DATA SUPPLIED -
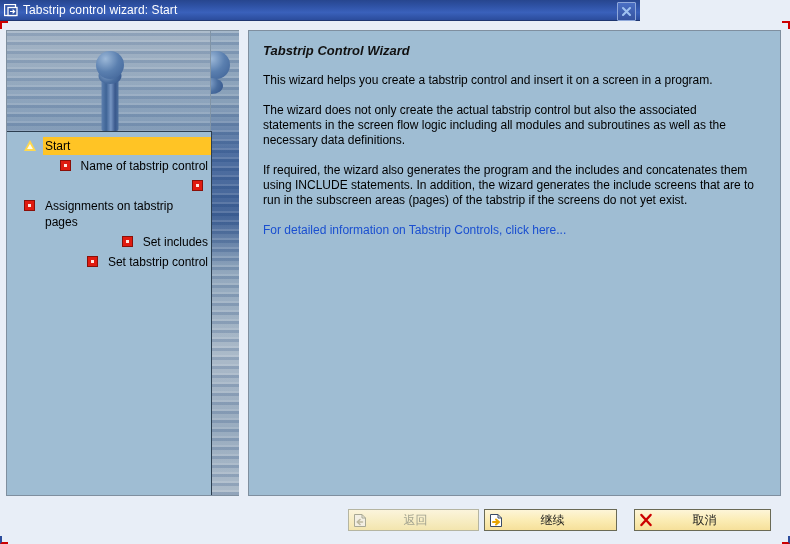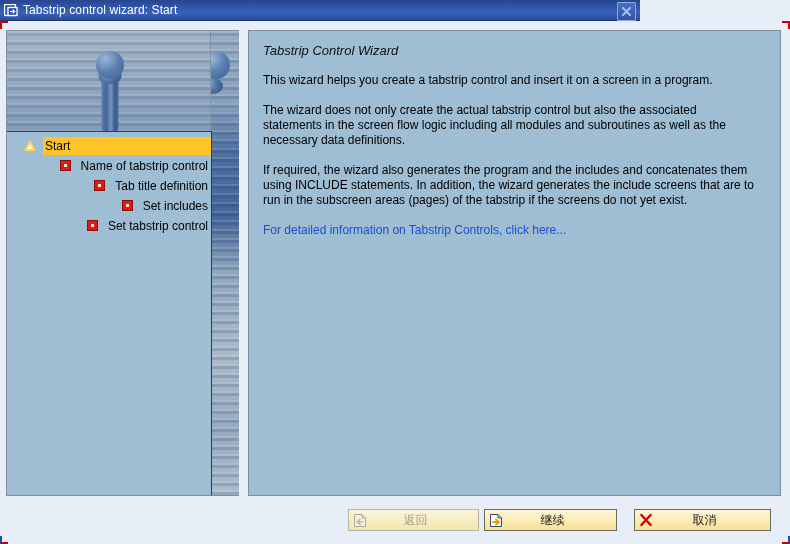--- a/index.html
+++ b/index.html
@@ -285,7 +285,7 @@
   }
   .content-title {
     font-size: 13px;
-    font-weight: normal;
+    font-weight: bold;
     font-style: italic;
     color: #111;
     margin: 0 0 15px 0;

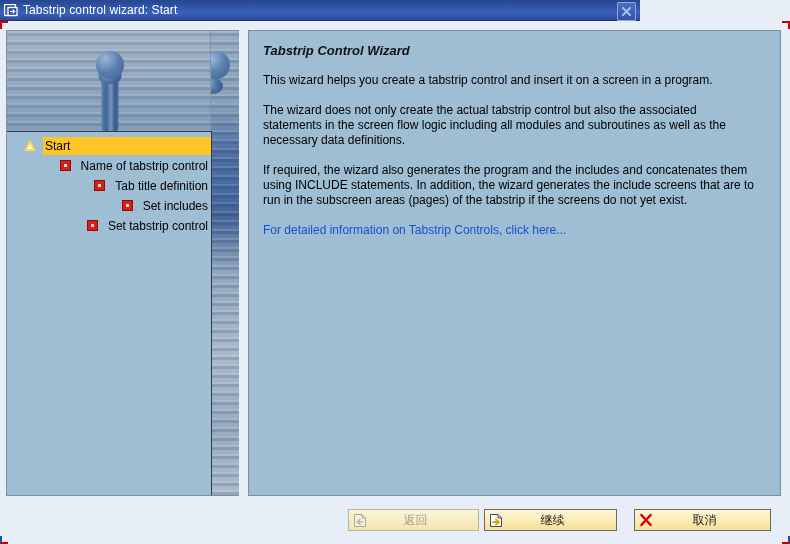--- a/index.html
+++ b/index.html
@@ -412,7 +412,6 @@
         <span class="step-icon">
             <i class="ico-red-sq"></i>
           </span>
-        <span class="step-label">Tab title definition</span>
       </div>
 
 

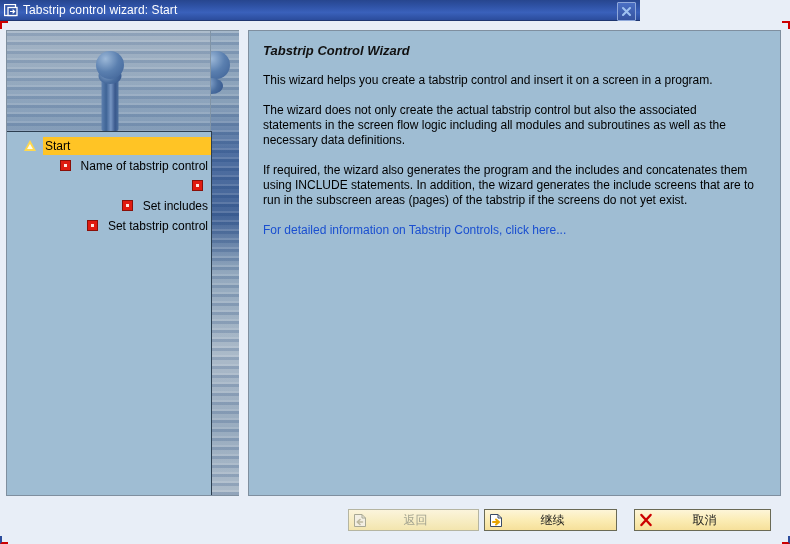--- a/index.html
+++ b/index.html
@@ -414,6 +414,12 @@
           </span>
       </div>
 
+      <div class="step">
+        <span class="step-icon">
+            <i class="ico-red-sq"></i>
+          </span>
+        <span class="step-label">Assignments on tabstrip pages</span>
+      </div>
 
       <div class="step">
         <span class="step-icon">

EXERCISE INSTRUCTIONS -
What you return must match the entries above exactly, apart from the pictures, which are left out.

WRITTEN ANSWER -
--- a/index.html
+++ b/index.html
@@ -285,7 +285,7 @@
   }
   .content-title {
     font-size: 13px;
-    font-weight: normal;
+    font-weight: bold;
     font-style: italic;
     color: #111;
     margin: 0 0 15px 0;

--- a/index.html
+++ b/index.html
@@ -412,7 +412,6 @@
         <span class="step-icon">
             <i class="ico-red-sq"></i>
           </span>
-        <span class="step-label">Tab title definition</span>
       </div>
 
 

--- a/index.html
+++ b/index.html
@@ -414,6 +414,12 @@
           </span>
       </div>
 
+      <div class="step">
+        <span class="step-icon">
+            <i class="ico-red-sq"></i>
+          </span>
+        <span class="step-label">Assignments on tabstrip pages</span>
+      </div>
 
       <div class="step">
         <span class="step-icon">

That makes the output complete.